§ **Excerpt to read**:
+ + + + + + +
# Inventory Bins



## CaberTosser (Mar 7, 2013)

A thread on one fellows van segued a bit into inventory bins, I thought the topic deserved its own thread.

I just grabbed a bunch of bins last week from a Shippers Supply outlet in town ( shipperssupply.com ) and then I made a few more stops as well. I grabbed some of the large blue recycling bins in a variety of sizes from some hardware stores, but I recalled a stop that many might not immediately think of: IKEA. They have a good variety of plastic bins in a range of sizes, and the price doesn't hurt either. Just a tip for those of you with an IKEA in your area.


----------



## Shoot'N'Plumber (Apr 27, 2013)

Anything similar to the ones sold by American van or uline that are divider capable?


----------



## gear junkie (Jun 20, 2008)

I use sterling trays. Buy them anywhere for about 6-10 a piece.


----------



## CaptainBob (Jan 3, 2011)

Like many plumbers, I have a jumble of crap on shelves in the back of my truck. I have been making the attempt to get better organized when I have time. I have a few of the plastic bins with dividers like the ones American van sells, bought a few through Global Industrial (globalindustrial.com).








They look similar to the Hackney type bins I've seen before.
I'm thinking I could build my own shelving system a lot cheaper than buying a Hackney system.


----------



## CaptainBob (Jan 3, 2011)

Gear junkie- Sterling trays? Never heard of them. Where do you get them?


----------



## Shoot'N'Plumber (Apr 27, 2013)

CaptainBob said:


> Gear junkie- Sterling trays? Never heard of them. Where do you get them?
+ + + + + + +
§ **Dataset rows**:
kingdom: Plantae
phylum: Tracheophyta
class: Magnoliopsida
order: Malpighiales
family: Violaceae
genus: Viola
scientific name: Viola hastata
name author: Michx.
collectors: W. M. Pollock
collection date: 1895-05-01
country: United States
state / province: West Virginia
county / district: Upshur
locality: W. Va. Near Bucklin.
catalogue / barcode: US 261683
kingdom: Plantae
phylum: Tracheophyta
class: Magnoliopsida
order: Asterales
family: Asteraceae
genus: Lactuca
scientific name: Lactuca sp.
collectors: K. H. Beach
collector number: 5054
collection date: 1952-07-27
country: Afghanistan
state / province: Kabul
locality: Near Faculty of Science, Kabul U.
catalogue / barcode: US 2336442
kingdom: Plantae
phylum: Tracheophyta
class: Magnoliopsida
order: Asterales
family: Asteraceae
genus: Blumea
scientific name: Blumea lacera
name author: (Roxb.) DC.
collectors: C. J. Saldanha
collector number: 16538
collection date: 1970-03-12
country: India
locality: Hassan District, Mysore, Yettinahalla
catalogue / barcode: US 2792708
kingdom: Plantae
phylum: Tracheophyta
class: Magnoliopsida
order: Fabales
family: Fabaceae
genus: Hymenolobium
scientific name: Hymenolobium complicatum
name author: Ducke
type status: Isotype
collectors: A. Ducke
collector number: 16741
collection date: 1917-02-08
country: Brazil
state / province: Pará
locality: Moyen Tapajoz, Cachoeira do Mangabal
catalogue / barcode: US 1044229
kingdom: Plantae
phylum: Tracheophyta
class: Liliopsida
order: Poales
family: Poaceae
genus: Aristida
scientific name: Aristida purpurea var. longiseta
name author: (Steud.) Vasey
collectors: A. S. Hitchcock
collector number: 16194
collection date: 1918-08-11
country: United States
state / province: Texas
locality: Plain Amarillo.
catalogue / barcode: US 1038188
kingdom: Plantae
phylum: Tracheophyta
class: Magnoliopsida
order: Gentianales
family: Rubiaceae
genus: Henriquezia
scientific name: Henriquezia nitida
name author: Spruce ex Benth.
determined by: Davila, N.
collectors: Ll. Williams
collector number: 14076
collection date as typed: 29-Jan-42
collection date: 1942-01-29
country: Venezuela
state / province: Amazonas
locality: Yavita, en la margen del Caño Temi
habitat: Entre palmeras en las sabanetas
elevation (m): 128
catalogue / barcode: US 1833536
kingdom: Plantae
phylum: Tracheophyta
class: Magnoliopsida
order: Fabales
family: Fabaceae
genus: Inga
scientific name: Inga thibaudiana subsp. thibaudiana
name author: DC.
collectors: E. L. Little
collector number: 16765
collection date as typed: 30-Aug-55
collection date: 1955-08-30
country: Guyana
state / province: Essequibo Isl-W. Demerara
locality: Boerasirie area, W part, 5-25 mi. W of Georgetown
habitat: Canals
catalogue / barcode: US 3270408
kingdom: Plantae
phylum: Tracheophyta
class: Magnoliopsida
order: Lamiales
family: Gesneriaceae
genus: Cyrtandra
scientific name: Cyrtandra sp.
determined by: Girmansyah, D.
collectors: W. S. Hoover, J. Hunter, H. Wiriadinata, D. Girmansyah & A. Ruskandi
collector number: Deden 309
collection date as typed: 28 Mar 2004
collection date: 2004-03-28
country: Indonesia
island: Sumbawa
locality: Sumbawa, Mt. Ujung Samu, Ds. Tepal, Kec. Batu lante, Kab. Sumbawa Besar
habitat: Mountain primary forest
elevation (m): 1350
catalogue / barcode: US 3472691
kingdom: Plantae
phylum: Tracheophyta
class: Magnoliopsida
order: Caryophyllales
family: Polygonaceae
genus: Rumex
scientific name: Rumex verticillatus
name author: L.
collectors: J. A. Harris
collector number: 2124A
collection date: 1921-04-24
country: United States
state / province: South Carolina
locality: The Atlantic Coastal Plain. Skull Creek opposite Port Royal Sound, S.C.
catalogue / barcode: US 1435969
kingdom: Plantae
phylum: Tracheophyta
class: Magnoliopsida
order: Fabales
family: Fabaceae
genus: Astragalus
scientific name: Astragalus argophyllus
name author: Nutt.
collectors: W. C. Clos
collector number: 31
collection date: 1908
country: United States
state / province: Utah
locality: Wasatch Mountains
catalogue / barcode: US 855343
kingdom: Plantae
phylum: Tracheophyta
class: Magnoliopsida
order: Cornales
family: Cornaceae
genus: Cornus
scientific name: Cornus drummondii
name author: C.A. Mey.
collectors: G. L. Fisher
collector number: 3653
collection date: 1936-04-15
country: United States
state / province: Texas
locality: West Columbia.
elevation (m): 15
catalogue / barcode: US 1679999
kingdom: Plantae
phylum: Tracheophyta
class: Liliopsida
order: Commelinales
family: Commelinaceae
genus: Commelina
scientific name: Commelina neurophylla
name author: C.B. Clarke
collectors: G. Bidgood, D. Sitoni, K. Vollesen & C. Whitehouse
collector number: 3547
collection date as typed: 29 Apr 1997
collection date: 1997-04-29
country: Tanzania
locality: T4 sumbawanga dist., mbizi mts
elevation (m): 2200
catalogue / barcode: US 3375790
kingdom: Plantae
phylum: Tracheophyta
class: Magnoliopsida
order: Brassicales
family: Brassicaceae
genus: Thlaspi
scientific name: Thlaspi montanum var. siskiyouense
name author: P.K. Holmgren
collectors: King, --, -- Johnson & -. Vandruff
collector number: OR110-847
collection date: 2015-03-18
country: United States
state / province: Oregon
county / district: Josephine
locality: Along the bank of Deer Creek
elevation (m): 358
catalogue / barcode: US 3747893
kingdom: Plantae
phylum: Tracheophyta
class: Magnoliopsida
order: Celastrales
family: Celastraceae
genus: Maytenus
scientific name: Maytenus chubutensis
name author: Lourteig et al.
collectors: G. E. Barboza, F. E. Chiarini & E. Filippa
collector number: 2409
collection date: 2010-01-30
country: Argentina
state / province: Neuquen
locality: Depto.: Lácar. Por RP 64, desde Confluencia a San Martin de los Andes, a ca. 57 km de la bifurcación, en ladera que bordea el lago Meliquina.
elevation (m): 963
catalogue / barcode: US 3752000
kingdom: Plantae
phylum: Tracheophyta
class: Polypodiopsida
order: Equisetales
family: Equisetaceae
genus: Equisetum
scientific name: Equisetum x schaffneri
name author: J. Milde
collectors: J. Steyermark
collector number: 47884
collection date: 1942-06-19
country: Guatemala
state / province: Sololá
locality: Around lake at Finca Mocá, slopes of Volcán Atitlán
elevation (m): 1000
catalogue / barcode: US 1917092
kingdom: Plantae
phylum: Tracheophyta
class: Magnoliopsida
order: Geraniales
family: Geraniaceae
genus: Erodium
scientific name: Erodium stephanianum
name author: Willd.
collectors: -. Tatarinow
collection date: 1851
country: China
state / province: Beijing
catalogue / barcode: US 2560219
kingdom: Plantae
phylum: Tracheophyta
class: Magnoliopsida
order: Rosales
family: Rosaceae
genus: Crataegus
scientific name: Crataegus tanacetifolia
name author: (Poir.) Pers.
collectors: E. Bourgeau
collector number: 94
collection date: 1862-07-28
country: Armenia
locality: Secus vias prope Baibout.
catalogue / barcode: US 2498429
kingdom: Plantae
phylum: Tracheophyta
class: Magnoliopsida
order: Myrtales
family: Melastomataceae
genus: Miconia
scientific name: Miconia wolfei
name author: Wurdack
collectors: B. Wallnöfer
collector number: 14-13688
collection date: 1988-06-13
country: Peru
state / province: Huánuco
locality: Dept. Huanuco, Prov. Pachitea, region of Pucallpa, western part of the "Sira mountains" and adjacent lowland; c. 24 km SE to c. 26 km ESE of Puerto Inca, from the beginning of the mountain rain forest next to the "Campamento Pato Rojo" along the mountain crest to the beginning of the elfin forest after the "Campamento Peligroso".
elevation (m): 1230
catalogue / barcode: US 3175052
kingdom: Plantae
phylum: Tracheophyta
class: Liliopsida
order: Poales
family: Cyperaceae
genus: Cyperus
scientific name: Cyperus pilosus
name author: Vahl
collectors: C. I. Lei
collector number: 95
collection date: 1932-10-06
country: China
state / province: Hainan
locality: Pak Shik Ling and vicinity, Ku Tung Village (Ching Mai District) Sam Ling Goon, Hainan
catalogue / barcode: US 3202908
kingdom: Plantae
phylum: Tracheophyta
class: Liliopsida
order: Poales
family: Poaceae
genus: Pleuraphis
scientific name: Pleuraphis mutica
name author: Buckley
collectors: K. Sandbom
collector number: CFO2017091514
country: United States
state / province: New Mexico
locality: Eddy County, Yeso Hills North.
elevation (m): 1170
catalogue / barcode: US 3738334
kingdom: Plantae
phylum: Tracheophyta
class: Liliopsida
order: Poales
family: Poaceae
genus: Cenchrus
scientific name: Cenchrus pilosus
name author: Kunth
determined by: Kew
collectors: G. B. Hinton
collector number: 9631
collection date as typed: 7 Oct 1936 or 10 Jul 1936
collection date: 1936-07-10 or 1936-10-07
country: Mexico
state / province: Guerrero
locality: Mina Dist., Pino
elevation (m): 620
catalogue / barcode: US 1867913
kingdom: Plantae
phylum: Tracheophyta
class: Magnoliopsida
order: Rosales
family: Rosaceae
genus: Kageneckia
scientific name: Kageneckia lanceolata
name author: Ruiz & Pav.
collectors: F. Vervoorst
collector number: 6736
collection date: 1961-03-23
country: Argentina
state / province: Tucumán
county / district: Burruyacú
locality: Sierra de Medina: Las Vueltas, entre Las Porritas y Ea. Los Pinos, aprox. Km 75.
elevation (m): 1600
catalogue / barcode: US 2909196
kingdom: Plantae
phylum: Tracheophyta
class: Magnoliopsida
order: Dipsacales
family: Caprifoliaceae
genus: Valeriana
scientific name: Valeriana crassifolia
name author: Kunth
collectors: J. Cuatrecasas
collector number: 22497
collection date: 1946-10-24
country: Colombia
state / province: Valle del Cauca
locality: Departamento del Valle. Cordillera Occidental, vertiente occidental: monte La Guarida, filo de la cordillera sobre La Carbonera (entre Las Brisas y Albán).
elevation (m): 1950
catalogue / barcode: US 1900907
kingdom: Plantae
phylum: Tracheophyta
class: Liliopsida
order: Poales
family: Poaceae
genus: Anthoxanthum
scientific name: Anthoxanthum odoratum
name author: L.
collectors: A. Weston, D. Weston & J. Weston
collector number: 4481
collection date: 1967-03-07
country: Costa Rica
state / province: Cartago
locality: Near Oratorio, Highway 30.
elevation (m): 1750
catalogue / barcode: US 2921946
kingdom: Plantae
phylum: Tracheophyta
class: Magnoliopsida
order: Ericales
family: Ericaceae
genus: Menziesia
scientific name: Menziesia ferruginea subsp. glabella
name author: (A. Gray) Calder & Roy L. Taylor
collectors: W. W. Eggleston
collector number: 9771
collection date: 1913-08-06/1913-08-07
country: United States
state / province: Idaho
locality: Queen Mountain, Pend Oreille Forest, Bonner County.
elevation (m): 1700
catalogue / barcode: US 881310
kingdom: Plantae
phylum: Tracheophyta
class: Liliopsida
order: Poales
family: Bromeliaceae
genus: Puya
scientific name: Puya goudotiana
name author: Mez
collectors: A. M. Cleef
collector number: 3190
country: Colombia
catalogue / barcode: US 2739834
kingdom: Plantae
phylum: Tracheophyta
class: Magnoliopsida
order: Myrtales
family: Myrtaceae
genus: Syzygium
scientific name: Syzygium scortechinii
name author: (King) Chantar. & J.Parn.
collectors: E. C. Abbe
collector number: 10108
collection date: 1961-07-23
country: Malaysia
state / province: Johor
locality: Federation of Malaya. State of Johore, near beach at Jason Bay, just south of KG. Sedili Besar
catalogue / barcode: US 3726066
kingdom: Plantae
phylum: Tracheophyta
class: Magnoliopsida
+ + + + + + +
§ **Required tasks**:
- 1) Do the following agree with the inventory bins thread? Answer yes or no for each, quoting the deciding words of the thread. (a) The opening post names IKEA as a source of plastic bins. (b) CaptainBob got his plastic bins with dividers from American van. (c) CaptainBob expects that building his own shelving would cost more than buying a Hackney system.
- 2) Continue the inventory bins thread from the quoted question that closes the last post.

§ **Per-task outputs**:
- 1)
(a) Yes: "I recalled a stop that many might not immediately think of: IKEA. They have a good variety of plastic bins in a range of sizes"
(b) No: "I have a few of the plastic bins with dividers like the ones American van sells, bought a few through Global Industrial (globalindustrial.com)."
(c) No: "I'm thinking I could build my own shelving system a lot cheaper than buying a Hackney system."

- 2)
I believe gear junkie meant sterilite plastic bins 
http://www.sterilite.com/ProductCategory.html?ProductCategory=17&section=1


----------



## CaptainBob (Jan 3, 2011)

Oh, Sterilite. Yes I've used them before. They get brittle here in the Minnesota cold and break. The divider ones are made from a sturdier plastic and seem to be holding out good so far. Plus they can be divided for better organization.


----------



## gear junkie (Jun 20, 2008)

thanks.....that's what I meant. I divide my trays by tasking. Toilets, faucets, copper installation, etc. So when dealing with a faucet, the tray has angle stops, supply risers, repair parts, handle puller etc. My fittings go into stanley boxes. http://www.stanleytools.com/default...esc=Stanley&#174;+Deep+Professional+Organizer
and are organized by size and type..... 3/4" propress, 3/4" copper, 3/4" viega pex etc.


----------



## CaberTosser (Mar 7, 2013)

These are the specific bins I'm noting at IKEA, they're designed for storage systems for children's bedrooms. They're sturdy and made of a plastic that's not super brittle in sub-zero temperatures, HDPE I think (like a milk jug). One can't argue with the attractive prices either.

http://www.ikea.com/ca/en/catalog/categories/departments/childrens_ikea/18706/


----------



## CaberTosser (Mar 7, 2013)

Here's a good source for some of the little subcomponent bins, look past the cases and they also sell the little insert bins separately:

http://www.leevalley.com/en/wood/page.aspx?cat=1,43326&p=70869


----------



## Dpeckplb (Sep 20, 2013)

New truck sports all Dewalt(Stanley) Carry all's. And bolt bins from my bosses truck. My fittings are all in rubbermaid totes.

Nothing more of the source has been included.